Assigned task: Output the lines running from the line that contains "Every image gets" through the line that contains "-0.004633, 0.119230, 0.108773]]", inclusive, copying each one unchanged.

Input for this task:
=== Section Start ===

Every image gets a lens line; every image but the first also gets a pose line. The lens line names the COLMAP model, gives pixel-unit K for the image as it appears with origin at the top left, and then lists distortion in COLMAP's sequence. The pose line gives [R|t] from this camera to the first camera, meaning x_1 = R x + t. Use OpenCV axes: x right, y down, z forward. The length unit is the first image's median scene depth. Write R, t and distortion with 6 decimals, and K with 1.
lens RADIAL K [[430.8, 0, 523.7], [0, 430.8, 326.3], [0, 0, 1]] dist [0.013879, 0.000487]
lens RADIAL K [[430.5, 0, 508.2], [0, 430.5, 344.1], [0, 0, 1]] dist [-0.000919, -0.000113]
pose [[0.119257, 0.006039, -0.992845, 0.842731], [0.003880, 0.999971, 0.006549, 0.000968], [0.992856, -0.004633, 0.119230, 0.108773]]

=== Section End ===
=== Section Start ===

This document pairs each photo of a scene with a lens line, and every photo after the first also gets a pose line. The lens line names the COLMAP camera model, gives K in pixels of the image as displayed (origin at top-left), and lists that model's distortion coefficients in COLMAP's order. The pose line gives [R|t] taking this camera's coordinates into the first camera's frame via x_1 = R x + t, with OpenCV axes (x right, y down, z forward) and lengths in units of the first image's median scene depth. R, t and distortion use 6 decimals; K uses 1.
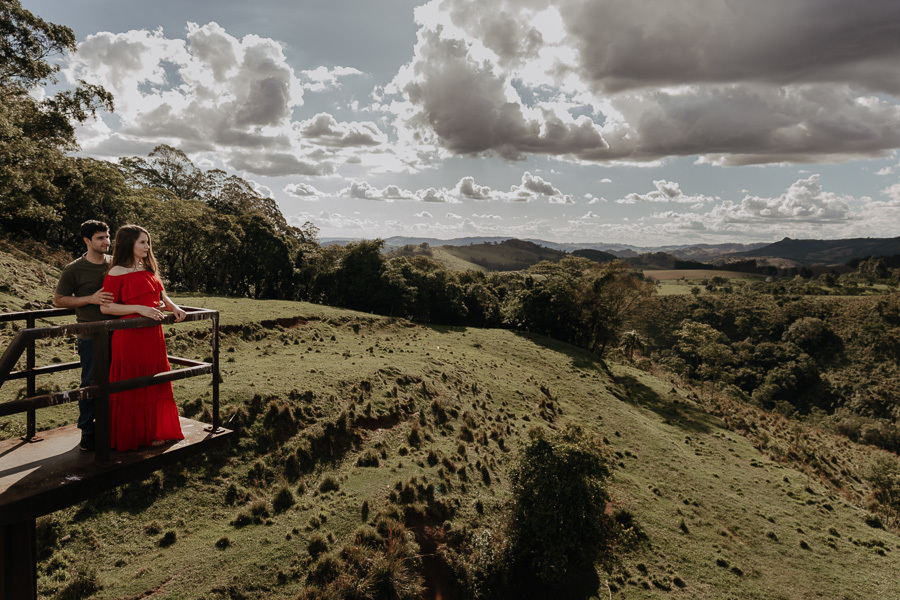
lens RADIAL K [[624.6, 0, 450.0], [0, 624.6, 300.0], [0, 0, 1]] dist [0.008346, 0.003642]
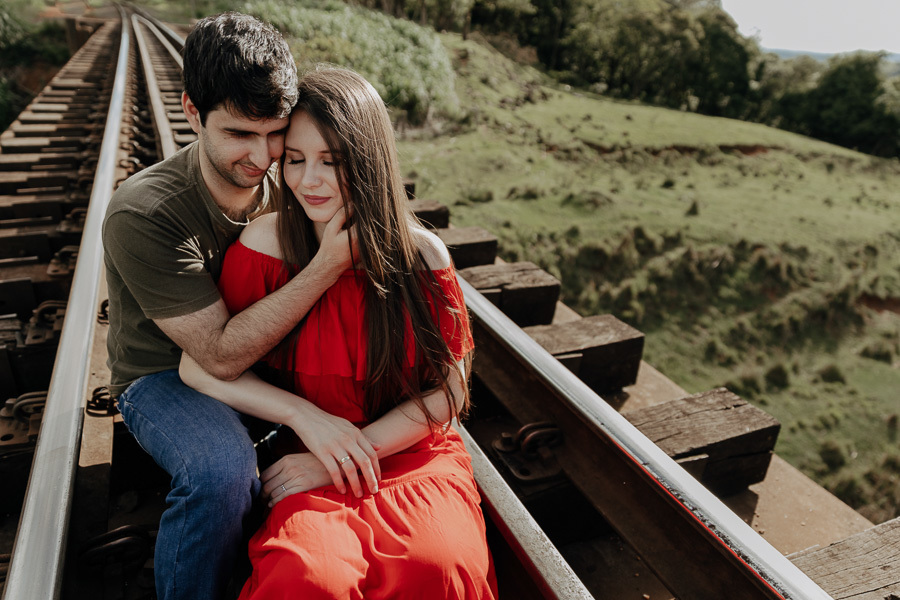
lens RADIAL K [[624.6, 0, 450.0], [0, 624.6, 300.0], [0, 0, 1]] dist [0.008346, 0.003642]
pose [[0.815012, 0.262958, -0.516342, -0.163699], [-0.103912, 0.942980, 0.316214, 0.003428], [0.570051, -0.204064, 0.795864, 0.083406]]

=== Section End ===
=== Section Start ===

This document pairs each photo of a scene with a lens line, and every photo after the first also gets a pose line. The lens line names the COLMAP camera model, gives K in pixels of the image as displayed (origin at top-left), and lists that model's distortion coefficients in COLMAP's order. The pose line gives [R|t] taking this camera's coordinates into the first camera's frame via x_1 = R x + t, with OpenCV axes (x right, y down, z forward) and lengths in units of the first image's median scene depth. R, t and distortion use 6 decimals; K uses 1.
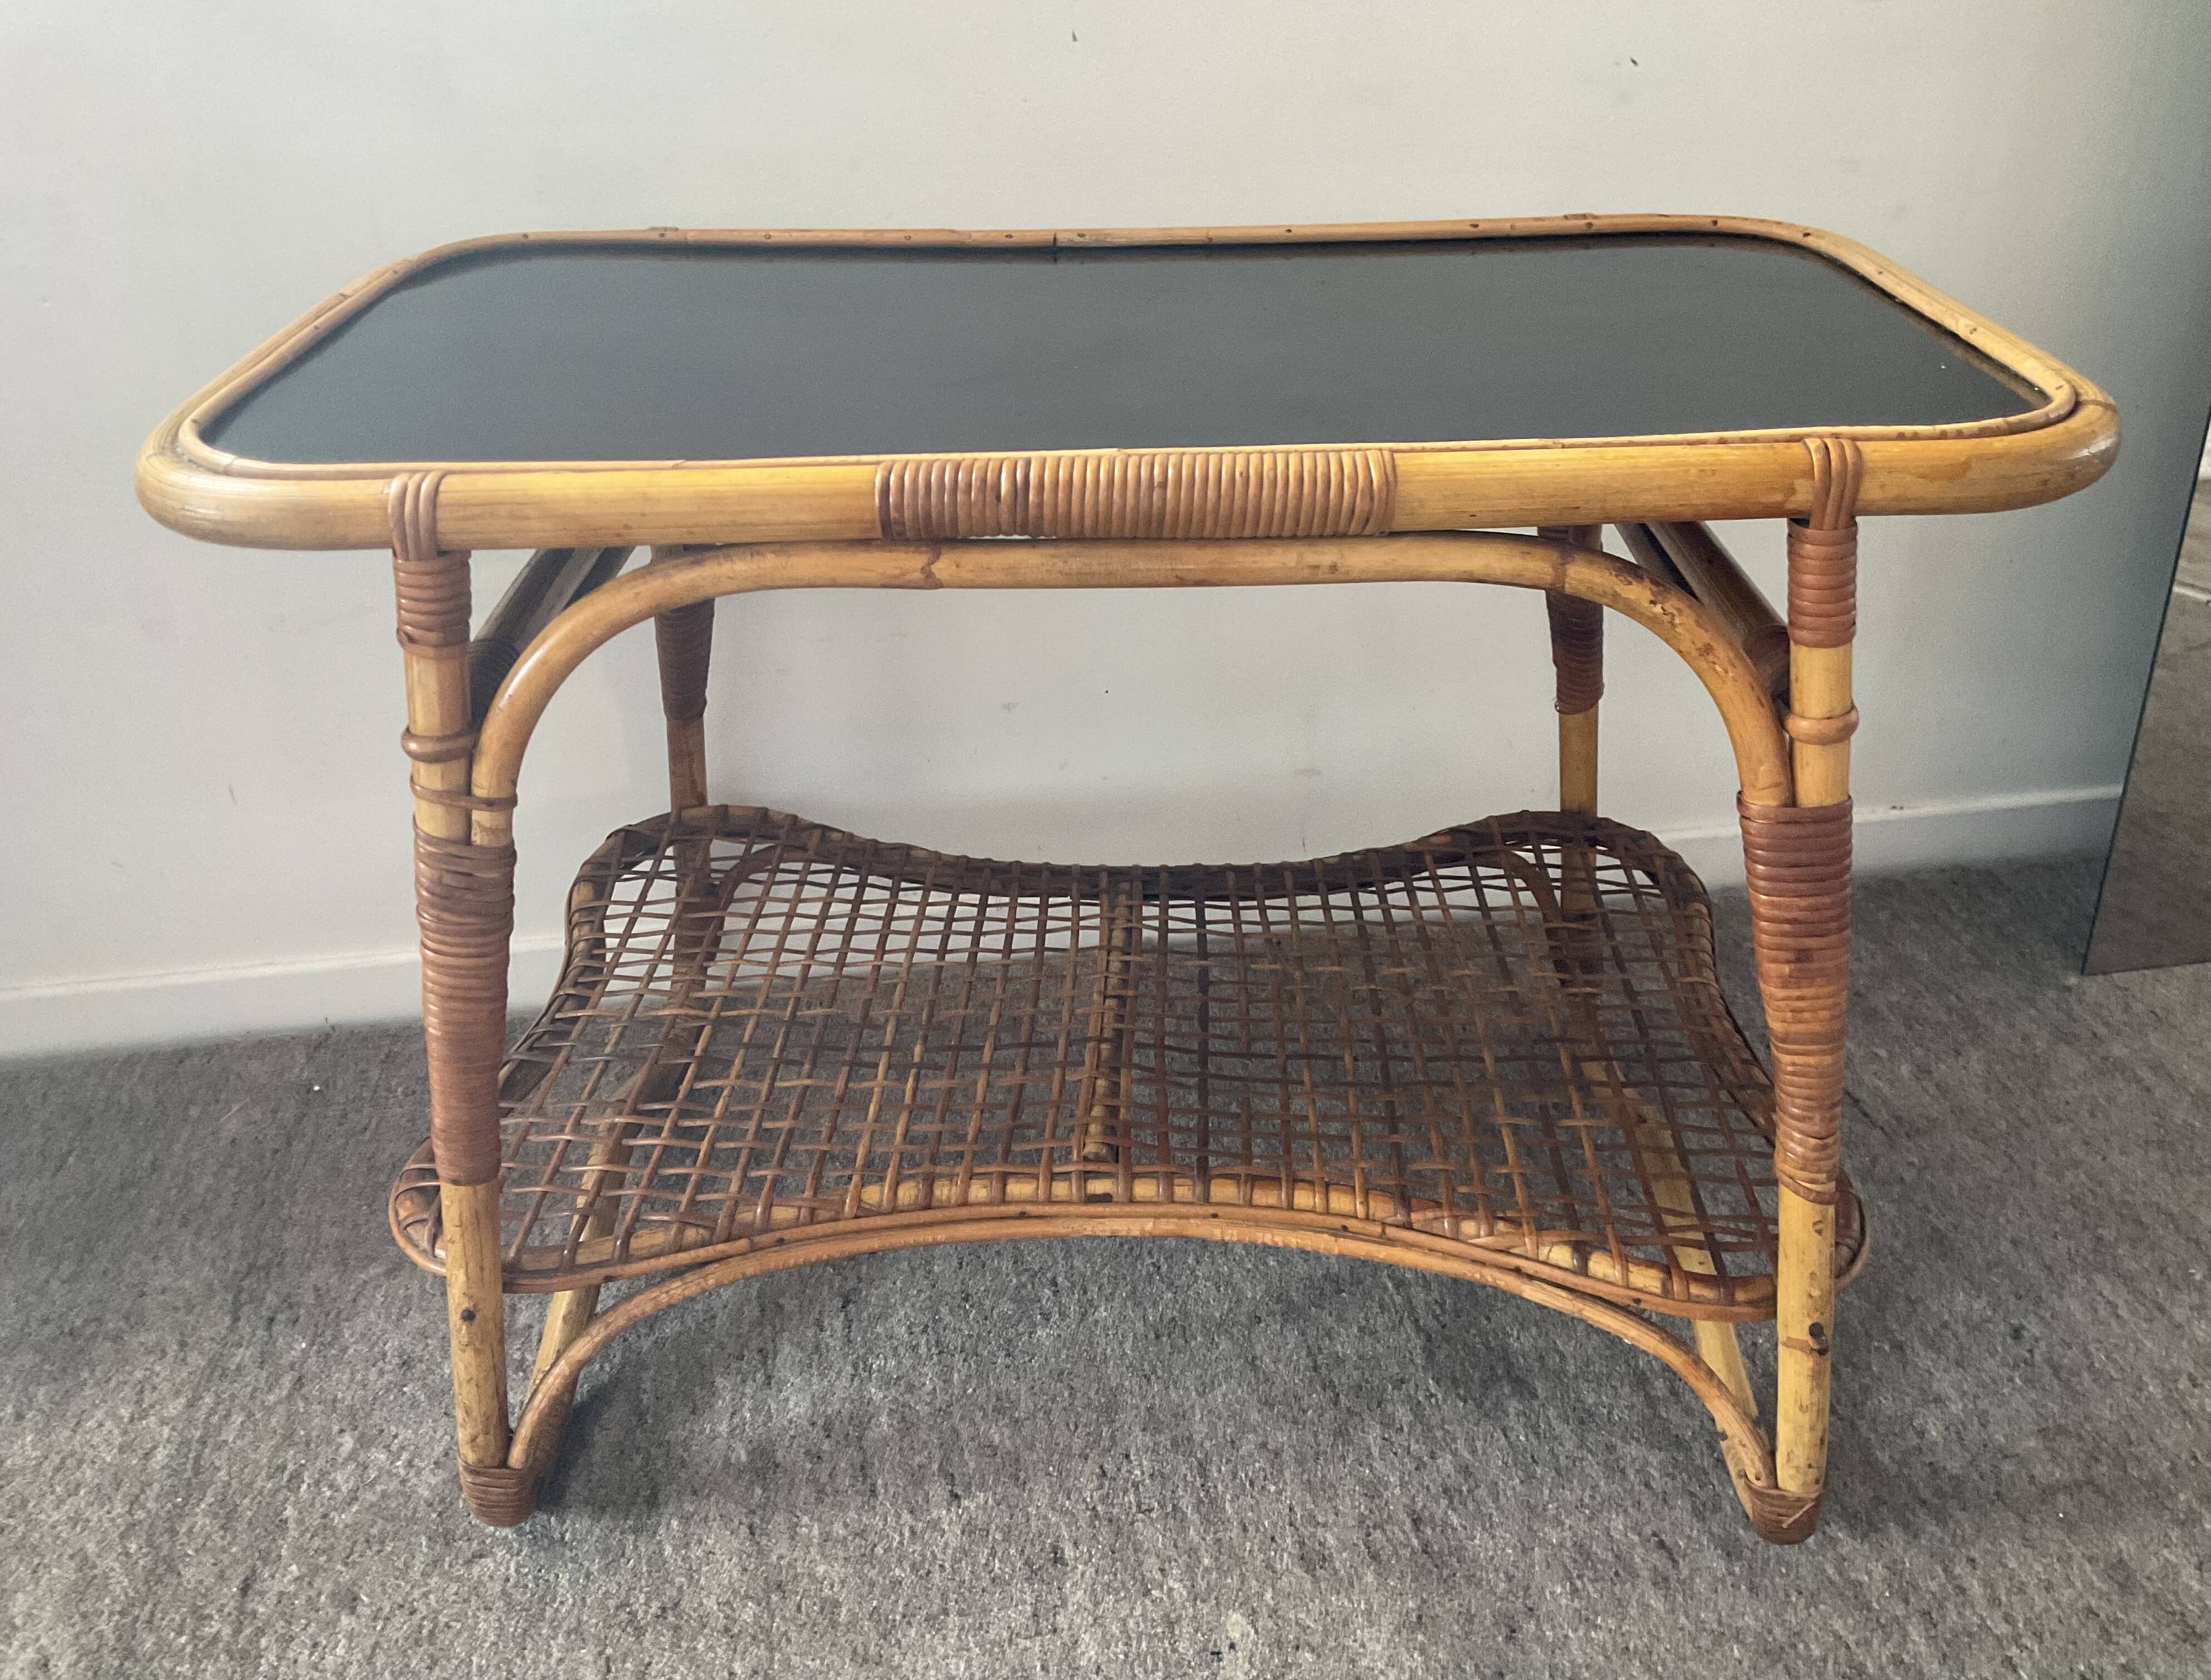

=== Section End ===

Written solution:
Every image gets a lens line; every image but the first also gets a pose line. The lens line names the COLMAP model, gives pixel-unit K for the image as it appears with origin at the top left, and then lists distortion in COLMAP's sequence. The pose line gives [R|t] from this camera to the first camera, meaning x_1 = R x + t. Use OpenCV axes: x right, y down, z forward. The length unit is the first image's median scene depth. Write R, t and distortion with 6 decimals, and K with 1.
lens RADIAL K [[430.8, 0, 523.7], [0, 430.8, 326.3], [0, 0, 1]] dist [0.013879, 0.000487]
lens RADIAL K [[430.5, 0, 508.2], [0, 430.5, 344.1], [0, 0, 1]] dist [-0.000919, -0.000113]
pose [[0.119257, 0.006039, -0.992845, 0.842731], [0.003880, 0.999971, 0.006549, 0.000968], [0.992856, -0.004633, 0.119230, 0.108773]]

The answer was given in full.